The right to an abortion may be enshrined in Roe v. Wade, but it is never safe. A new attack is underway, even as tens of thousands of Americans die and tens of millions file for unemployment.
A month into the COVID-19 pandemic, 11 states began to effectively ban abortions by categorizing them as “nonessential” medical procedures. These states argue they have to stop abortions to conserve hospital beds and personal protective equipment, such as surgical masks.
No one should be surprised that these bans might be headed to the Supreme Court. A Texas law looked certain to come before the justices after an appeals court upheld it, but at the last minute, the governor backed down, issuing a new executive order that appeared to allow abortions to go forward. Bans in Alaska, Arkansas and possibly Louisiana still stand.
The fate of these bans—and the future of abortion rights—may depend on a Supreme Court decision from over 100 years ago, Jacobson v. Massachusetts, which upheld a mandatory vaccination law during a smallpox outbreak.
For abortion foes, Jacobson means that states have broad power during public health emergencies. If states could order people to get smallpox vaccines, why can’t they stop abortions to protect the public from COVID-19?
Yet supporters of abortion rights point out that even Jacobson has limits—when laws involve “a plain, palpable invasion of rights.” If the Constitution protects abortion rights, then how can states eliminate those rights, even during the pandemic?
The battle boils down to what abortion in America is really like. No one is questioning that it is reasonable to conserve personal protective equipment, as well as hospital beds, while our nation faces a health crisis. Yet hardly any personal protective equipment is used in early abortion (none for medical abortion), and abortions pose no credible threat of taking hospital beds, given the rarity of complications.
However, in cases regarding laws in Texas and Arkansas, the 5th and 8th U.S. Circuit Courts of Appeals ignored evidence suggesting that abortion bans do nothing to prevent the spread of COVID-19. Instead, the courts held that the states acted reasonably in light of the pandemic. Why? Not because providers use personal protective equipment in delivering abortion services, but because providers have to wear masks to see patients. Of course, women who continue a pregnancy will have to meet with health professionals wearing masks too—and more often. And women who choose to end a pregnancy may elect to travel out of state, increasing the risk of transmission. But these two appellate courts seem willing to go along with the state’s version of the facts on the ground, despite the recommendations of medical authorities such as the American College of Obstetricians and Gynecologists, at least as long as the pandemic rages on.
We might think these bans won’t make much of a difference in the long run, even if the Supreme Court weighs in. But remember a core question of Jacobson: Is the suspension of abortion a “plain, palpable invasion of rights”?
The answer depends on what the right to abortion means. The Supreme Court has said that states may not unduly burden abortion rights before a fetus can survive outside a womb. Scientists suggest that it will take at least 12 to 18 months for a COVID-19 vaccine to be available, and possibly much longer. Denying women access to all or many forms of abortion for at least a year sounds just like an undue burden—the kind of invasion of rights Jacobson had in mind.

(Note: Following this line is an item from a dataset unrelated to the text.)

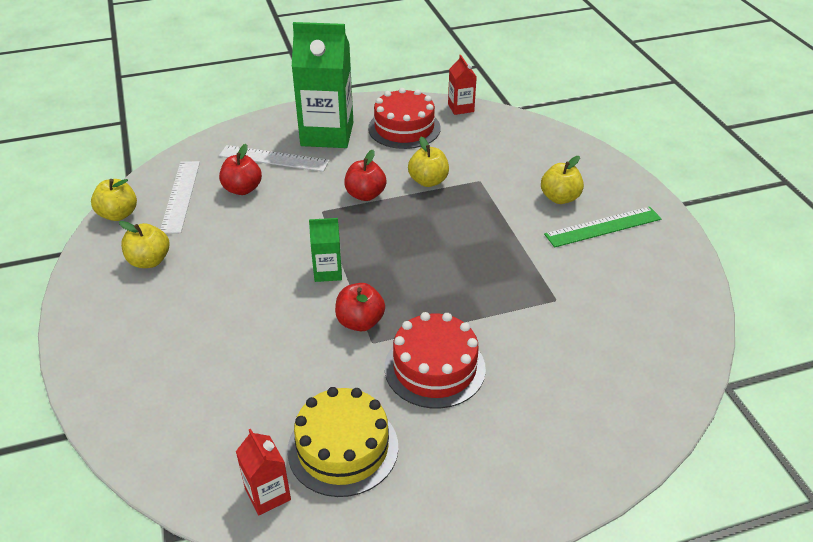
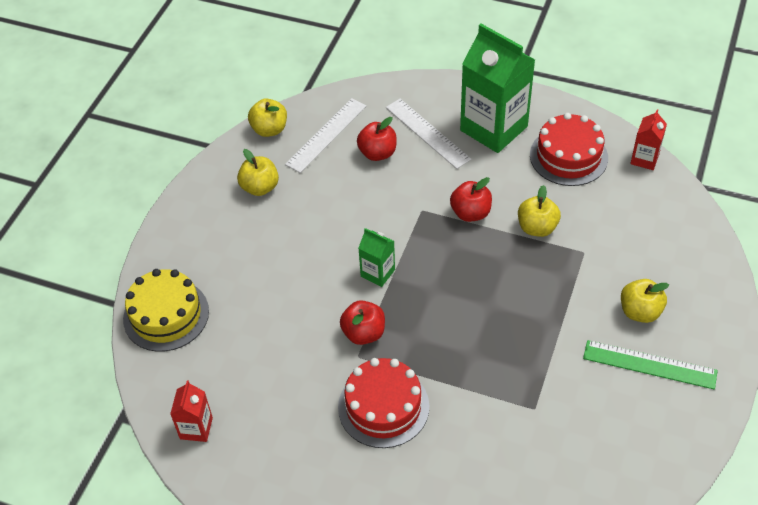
camera: 40 degrees right, 10 degrees up
yellow cake [287,387,398,497] -> yellow cake moved to [123,269,209,352]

The 5th and 8th Circuits discounted the burdens these suspensions impose. Neither even addressed the effect of a ban on abortion rights, suggesting that judges should not second-guess state officials claiming to protect the public health. But how far would the courts go in carving out emergency exceptions to constitutional rights like abortion? In the 5th Circuit, Judge Stuart Kyle Duncan suggested that “all constitutional rights may be reasonably restricted to combat a public health emergency.”
But would the courts really create an emergency exception to the right to bear arms or the right to free speech? That’s hard to imagine. Instead, it’s much more likely that the courts expect Roe to be overturned and have simply got a head start on allowing the states to eliminate access to abortion.

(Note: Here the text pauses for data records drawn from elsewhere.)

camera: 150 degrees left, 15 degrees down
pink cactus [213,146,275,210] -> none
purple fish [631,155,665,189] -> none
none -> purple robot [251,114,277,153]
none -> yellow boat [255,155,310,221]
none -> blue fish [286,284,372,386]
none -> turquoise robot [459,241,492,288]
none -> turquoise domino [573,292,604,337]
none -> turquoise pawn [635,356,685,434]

If the Supreme Court does get involved, an emergency exception to abortion rights could outlast COVID-19. First, the justices would send a powerful message about how much they buy states’ version of the reality, even if it defies common sense. If the court defers to the states now, it will be that much easier for the justices to taking the states’ word for it later when they restrict abortion in the name of public health.

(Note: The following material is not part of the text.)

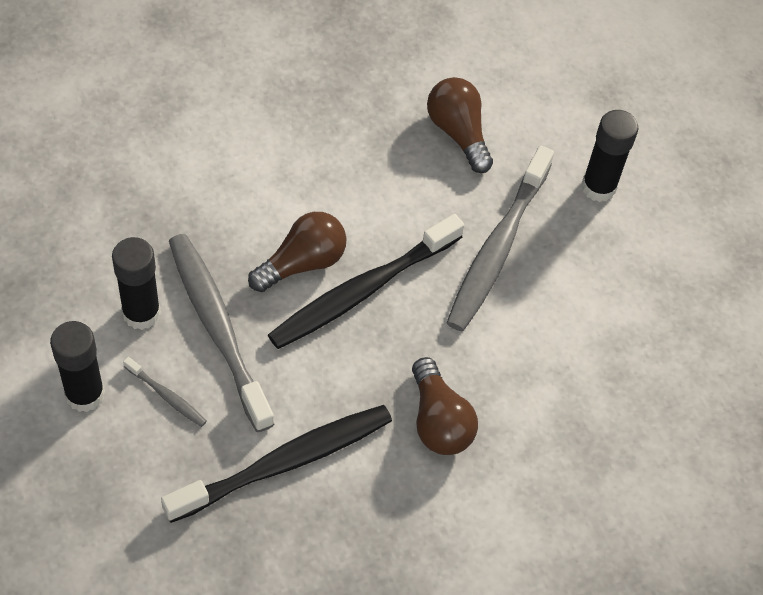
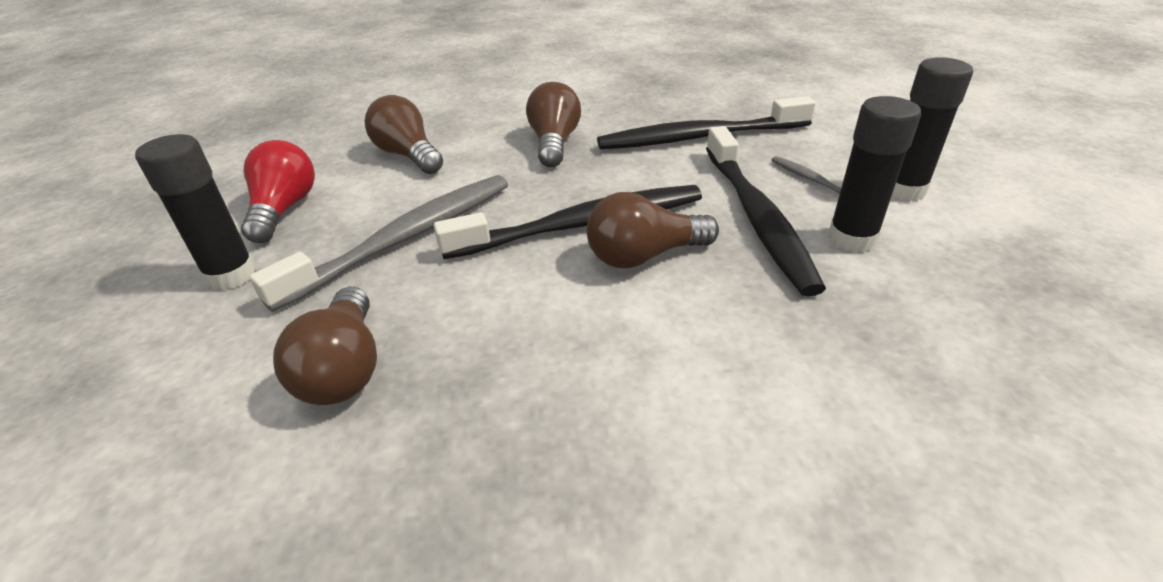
camera: 155 degrees left, 20 degrees down
grey toothbrush [169,234,275,432] -> black toothbrush [706,126,826,297]
none -> red light bulb [241,140,315,243]
none -> brown light bulb [365,95,443,174]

And if the court recognizes an emergency exception to abortion rights, states might try to take advantage, recognizing new and different emergencies. Who would say when these emergencies ended—and what kind of power the states would have to eliminate abortion?
We will soon learn more about what the justices think about Roe when a recent case heard by the Supreme Court, June Medical Services v. Russo, comes down this summer. But the fate of the COVID-19 bans may show us that abortion is already a second-class right—or no right at all.
Rachel Rebouché is the associate dean and a professor of law at Temple University School of Law.
Mary Ziegler, a law professor at Florida State University College of Law, is the author of Abortion and the Law in America: Roe v. Wade to the Present (Cambridge University Press, 2020).
The views expressed in this article are the writers’ own.